Today I built a sand castle. Having a beach full of sand to play with proved to be quite a distraction from writing and from the book I was reading. (Lanark, which I am really enjoying again after getting distracted from it by general work related business.) I was idly digging one hand in the sand whilst reading, the next thing I knew I had made a small tower. Two hours later I had a whole complex of towers, moats, defensive walls and pebble battlements. Yes, I know.
Sand castle construction has some basic principles. You dig a hole, you get a mound. The material from the hole has to go somewhere after all. Holes and mounds, the two basic building blocks of the sand castle. Extend the whole and you get a trench and a wall. Dig the trench in a circle and you have a moat. Pile a mound higher and you get a tower. Walls and trenches, moats and towers. Intermediate sand castling. Start combining these elements together and you are in advanced castling territory.
The thing about sand castles is that you can start building them without any training or study. A six year old can learn most of what there is to know about sand castles in a single afternoon of play. Sand castles are the outcome of unlimited sand, imagination and a playful spirit.
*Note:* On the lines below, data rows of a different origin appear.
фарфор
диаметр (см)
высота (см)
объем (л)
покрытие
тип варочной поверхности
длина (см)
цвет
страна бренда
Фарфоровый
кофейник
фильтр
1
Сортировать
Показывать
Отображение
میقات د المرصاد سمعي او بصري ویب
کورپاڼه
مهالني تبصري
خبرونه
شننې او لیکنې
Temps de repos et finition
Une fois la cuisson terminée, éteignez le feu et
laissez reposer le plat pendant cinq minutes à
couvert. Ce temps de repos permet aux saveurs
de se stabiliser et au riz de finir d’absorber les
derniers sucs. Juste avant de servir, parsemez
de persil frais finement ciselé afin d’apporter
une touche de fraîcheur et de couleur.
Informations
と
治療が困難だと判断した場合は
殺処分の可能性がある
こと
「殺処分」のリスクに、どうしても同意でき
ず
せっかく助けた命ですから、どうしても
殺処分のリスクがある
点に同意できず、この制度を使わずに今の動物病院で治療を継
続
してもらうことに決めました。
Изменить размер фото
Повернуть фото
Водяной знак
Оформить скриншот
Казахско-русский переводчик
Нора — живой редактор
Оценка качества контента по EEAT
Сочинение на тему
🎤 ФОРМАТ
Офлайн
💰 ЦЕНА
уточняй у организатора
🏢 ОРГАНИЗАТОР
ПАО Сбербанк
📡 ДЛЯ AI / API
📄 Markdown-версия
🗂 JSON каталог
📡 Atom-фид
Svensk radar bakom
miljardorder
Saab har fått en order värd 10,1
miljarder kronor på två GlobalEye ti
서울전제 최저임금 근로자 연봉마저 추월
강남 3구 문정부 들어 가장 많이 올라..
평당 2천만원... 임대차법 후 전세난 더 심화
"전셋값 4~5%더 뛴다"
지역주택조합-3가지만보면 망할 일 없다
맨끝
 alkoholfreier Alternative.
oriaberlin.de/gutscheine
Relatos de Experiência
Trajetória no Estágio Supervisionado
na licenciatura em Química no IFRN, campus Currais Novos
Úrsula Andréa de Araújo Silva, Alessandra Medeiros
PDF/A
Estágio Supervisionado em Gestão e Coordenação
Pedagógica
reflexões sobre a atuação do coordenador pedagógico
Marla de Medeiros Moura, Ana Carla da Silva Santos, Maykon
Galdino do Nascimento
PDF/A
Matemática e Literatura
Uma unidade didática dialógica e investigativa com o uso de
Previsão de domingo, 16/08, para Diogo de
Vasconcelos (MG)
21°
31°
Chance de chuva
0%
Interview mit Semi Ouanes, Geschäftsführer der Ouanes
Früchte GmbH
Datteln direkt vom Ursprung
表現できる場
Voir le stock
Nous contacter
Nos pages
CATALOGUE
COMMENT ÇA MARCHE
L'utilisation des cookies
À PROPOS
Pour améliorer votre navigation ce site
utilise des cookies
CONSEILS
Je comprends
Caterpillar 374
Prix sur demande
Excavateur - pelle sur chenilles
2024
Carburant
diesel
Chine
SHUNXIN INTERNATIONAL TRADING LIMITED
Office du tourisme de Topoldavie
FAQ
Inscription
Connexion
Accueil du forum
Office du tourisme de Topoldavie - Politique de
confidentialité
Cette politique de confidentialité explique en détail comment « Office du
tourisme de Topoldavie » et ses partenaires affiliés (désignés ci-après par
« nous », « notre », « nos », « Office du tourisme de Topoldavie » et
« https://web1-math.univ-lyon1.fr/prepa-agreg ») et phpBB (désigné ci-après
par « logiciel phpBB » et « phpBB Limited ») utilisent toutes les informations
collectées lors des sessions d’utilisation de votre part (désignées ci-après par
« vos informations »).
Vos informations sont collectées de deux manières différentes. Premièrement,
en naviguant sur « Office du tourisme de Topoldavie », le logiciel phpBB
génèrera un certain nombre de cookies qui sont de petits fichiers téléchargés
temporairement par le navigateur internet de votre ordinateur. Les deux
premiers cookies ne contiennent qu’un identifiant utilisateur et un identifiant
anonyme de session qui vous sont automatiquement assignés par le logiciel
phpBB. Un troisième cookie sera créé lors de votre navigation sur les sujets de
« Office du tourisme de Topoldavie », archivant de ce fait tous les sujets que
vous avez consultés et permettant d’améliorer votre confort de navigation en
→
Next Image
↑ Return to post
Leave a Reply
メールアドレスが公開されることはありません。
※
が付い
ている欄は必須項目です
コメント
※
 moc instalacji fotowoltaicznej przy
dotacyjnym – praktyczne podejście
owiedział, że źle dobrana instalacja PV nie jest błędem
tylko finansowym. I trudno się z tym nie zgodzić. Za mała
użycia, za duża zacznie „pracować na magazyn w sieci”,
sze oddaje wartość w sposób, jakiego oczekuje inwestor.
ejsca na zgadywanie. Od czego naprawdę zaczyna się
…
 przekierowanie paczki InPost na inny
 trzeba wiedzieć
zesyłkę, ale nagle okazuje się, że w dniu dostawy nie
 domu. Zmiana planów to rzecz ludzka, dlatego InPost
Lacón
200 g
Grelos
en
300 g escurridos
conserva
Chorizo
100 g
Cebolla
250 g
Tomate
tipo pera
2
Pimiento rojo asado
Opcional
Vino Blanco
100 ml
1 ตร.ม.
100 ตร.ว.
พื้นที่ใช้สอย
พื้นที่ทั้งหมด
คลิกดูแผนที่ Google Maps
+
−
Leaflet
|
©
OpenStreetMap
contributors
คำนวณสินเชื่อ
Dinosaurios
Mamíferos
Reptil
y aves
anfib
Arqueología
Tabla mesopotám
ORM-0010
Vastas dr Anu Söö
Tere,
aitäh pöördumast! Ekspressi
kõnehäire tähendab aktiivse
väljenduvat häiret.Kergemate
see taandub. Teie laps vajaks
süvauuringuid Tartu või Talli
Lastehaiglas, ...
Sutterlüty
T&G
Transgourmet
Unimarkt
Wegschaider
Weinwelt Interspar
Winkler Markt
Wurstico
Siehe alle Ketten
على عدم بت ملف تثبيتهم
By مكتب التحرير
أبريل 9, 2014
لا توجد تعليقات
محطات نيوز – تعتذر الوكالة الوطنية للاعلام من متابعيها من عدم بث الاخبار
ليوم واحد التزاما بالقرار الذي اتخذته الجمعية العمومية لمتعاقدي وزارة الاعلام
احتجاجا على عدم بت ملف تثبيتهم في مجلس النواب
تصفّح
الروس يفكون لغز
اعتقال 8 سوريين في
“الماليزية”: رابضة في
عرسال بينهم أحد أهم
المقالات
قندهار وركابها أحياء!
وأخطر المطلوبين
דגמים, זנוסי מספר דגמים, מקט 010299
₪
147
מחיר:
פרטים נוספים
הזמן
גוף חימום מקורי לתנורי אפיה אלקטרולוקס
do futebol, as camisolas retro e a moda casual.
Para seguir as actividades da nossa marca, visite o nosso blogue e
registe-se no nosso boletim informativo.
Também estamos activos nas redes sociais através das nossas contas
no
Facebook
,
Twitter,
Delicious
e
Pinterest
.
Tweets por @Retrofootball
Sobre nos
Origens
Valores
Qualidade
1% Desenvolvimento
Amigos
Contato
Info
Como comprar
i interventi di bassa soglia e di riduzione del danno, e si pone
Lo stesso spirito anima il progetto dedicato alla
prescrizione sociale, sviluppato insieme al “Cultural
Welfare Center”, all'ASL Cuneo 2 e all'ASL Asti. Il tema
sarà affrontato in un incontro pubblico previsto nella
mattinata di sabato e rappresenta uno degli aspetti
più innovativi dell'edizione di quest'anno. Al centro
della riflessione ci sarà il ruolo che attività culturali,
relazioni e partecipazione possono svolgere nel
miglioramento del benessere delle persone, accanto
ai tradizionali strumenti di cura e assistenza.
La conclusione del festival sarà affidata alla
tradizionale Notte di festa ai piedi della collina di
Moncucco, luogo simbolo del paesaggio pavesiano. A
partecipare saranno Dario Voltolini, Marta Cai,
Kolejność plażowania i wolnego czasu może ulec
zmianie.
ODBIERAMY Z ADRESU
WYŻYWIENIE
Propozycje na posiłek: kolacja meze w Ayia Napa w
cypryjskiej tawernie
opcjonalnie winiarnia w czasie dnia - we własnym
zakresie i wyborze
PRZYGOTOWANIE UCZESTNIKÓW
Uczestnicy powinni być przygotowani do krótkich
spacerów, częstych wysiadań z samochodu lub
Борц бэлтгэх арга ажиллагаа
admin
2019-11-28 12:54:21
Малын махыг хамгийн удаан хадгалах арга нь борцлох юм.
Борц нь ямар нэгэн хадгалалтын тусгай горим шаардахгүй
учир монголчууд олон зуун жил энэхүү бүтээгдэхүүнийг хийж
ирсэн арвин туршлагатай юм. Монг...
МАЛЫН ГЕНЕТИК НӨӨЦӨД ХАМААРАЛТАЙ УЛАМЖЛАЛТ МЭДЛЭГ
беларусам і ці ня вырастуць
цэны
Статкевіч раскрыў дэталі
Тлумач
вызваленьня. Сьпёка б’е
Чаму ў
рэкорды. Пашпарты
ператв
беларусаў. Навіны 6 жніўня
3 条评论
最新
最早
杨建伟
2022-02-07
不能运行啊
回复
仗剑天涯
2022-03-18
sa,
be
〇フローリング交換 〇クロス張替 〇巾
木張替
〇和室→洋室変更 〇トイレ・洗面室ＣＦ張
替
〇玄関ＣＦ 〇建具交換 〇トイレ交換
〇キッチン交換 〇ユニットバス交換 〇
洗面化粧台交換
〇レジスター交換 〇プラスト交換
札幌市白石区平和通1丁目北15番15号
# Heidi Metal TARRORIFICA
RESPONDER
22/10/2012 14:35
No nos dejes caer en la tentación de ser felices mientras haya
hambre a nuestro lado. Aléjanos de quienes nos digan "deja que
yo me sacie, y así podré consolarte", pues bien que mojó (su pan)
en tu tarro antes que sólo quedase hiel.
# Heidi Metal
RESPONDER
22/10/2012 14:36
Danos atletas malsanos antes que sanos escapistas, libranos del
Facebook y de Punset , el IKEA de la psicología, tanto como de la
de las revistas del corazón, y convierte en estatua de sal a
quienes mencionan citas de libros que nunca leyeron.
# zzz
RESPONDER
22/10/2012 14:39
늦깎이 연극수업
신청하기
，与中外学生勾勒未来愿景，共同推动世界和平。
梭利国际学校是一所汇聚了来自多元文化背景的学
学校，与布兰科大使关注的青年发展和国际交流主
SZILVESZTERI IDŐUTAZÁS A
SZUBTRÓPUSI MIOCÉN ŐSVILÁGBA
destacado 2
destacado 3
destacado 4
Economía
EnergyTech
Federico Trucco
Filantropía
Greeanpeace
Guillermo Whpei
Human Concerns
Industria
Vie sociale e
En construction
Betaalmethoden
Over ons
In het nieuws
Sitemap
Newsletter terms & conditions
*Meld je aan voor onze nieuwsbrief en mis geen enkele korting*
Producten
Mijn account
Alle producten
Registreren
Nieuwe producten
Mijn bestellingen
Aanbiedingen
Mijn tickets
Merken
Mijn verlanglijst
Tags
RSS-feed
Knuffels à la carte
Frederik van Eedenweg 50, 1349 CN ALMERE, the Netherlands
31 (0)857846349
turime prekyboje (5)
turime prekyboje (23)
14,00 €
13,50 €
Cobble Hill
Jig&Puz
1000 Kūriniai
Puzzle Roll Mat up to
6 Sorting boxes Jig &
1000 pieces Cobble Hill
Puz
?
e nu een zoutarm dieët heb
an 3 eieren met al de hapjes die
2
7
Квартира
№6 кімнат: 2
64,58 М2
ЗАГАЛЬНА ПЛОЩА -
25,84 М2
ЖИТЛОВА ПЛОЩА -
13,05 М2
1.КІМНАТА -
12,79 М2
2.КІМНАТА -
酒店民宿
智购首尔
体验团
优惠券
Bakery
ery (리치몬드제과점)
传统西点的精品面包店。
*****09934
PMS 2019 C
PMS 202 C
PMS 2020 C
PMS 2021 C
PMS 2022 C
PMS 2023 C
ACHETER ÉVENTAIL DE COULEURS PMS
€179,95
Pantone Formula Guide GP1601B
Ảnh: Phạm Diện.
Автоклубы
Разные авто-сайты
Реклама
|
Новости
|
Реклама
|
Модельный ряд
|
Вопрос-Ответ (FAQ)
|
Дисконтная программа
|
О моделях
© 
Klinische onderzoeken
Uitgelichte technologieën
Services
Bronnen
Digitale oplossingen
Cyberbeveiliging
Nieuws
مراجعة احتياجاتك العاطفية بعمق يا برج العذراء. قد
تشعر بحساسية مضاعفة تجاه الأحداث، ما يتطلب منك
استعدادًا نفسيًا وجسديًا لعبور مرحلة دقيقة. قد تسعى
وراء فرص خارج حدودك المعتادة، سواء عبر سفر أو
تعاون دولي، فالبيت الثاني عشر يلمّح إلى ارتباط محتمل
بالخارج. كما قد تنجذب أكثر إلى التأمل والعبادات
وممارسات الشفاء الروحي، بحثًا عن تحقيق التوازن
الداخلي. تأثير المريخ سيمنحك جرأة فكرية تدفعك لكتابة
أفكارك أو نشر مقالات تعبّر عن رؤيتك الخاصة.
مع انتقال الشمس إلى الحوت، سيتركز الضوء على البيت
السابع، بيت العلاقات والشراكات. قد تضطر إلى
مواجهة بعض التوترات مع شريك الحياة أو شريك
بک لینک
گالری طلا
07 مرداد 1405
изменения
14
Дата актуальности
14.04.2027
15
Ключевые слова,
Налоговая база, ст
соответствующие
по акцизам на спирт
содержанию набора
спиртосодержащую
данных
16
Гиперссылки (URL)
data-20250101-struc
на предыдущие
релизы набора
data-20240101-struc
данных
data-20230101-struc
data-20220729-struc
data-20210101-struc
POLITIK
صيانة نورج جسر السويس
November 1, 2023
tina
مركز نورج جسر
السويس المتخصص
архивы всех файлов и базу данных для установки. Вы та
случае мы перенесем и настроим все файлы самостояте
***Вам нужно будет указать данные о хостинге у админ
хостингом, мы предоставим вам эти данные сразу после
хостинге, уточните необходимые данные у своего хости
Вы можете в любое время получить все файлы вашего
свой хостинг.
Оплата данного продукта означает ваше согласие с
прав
Much like stories. You do not need lots of learning and study to tell a good story. We tell ourselves and each others stories all the time. And as soon as you start telling a story, you start inventing characters and situations, which quickly become relationships and narratives. The basic building blocks that all stories are made from are as simple to discover as holes and mounds in the sand.
But they are also easy to loose sight of. Imagine if I had gone down to the beach today with the image of Windsor Castle in mind and tried to build it. Or spent seven years studying architecture then tried to apply those principles on the spot. Or worse yet, tried to build a castle that represented the existential nature of the human condition. Argh!! Failue and frustration!!
But that is exactly what we do as writers all the time. Stories can achieve all kinds of sophisticated and abstract outcomes (as too can sand castles). But however sophisticated, all stories are still made from the same basic building blocks, characters and situations, holes and mounds. It’s so easy to lose sight of those basics, and with them lose the imagination and playful spirit that make storytelling possible at all.
The other thing that sand castles and stories have in common is impermanance. Stories last as long as the telling, although the memory of them may linger. Sand castles are gone with the tide, as I am sure mine has by now.